Supplied passage:
* * *

Our guide gave a lot of explanation about how they produce pepper, but my kids were much more interested in wandering through the plants, tasting the pepper corns, and playing hide-and-seek among the maze of plants. With the exception of the beach, the pepper farm—the hide-and-seek among the plants—was probably their favorite part of the tour for the kids.
This is where we stopped for lunch. We chose to do lunch on our own rather than with the group and we were glad we did. We found a restaurant and had hot pot and then watched the kids play in the surf. We told them not to get wet (yes . . . I know . . . unreasonable expectations for a five-year-old), but the water was just too irresistible for them, and we ended up having to buy a new shirt and a shorts for Daughter because I hadn’t brought extra clothes for her. Sao was the the favorite stop of this tour for everyone in the family.
Ho Quoc Pagoda:
This pagoda was the other best stop in this tour for the grown-ups, but the kids got a little bored. The view was fantastic and the architecture and religious practices were interesting.
The Coconut Prison was the last stop on the tour. I didn’t know anything about this prison until we stopped here. I’m sure I would have found it interesting if my kids weren’t with me, but when I walked into the museum and saw pictures of tortured dead people hanging on the wall, I turned them around and took them right back out again. I thought the outside portion of the museum would be okay . . . Just a bunch of barbed wire and cells, right? Nope. Inside the cells are life-sized mannequins depicting the torture that went on inside the prison. I spent the duration of the tour standing outside the various buildings waiting the the rest of the group to finish. I do love history and without kids I probably would have been interested in this museum, but it’s not really a place for kids, so I can’t really say much about it.

* * *

Listed entries:
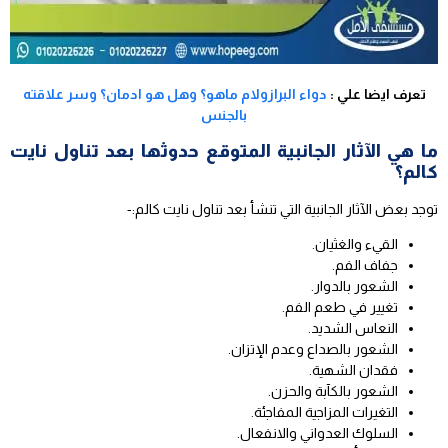
تعرف ايضا علي :
دواء البرازولام ماهو؟ وهل هو ادمان؟ وسر علاقته
بالجنس
ما هي الآثار الجانبية المتوقع حدوثها بعد تناول نايت
كالم؟
توجد بعض الآثار الجانبية التي تنشأ بعد تناول نايت كالم:-
القيء والغثيان.
جفاف الفم.
الشعور بالدوار.
تغيير في طعم الفم.
النعاس الشديد.
الشعور بالصداع وعدم الإتزان.
فقدان الشهية.
الشعور بالكآبة والحزن.
التغيرات المزاجية المفاجئة.
السلوك العدواني والانفعال.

* * *

Using the information:
1) According to the tour account, what did the family eat at the restaurant where they stopped for lunch?
2) Set down the words of the tour account between "The Coconut Prison" and "much about it.", inclusive.
The records can be set aside; nothing here depends on them.

Answers for this exercise:
1) They had hot pot.

2)
The Coconut Prison was the last stop on the tour. I didn’t know anything about this prison until we stopped here. I’m sure I would have found it interesting if my kids weren’t with me, but when I walked into the museum and saw pictures of tortured dead people hanging on the wall, I turned them around and took them right back out again. I thought the outside portion of the museum would be okay . . . Just a bunch of barbed wire and cells, right? Nope. Inside the cells are life-sized mannequins depicting the torture that went on inside the prison. I spent the duration of the tour standing outside the various buildings waiting the the rest of the group to finish. I do love history and without kids I probably would have been interested in this museum, but it’s not really a place for kids, so I can’t really say much about it.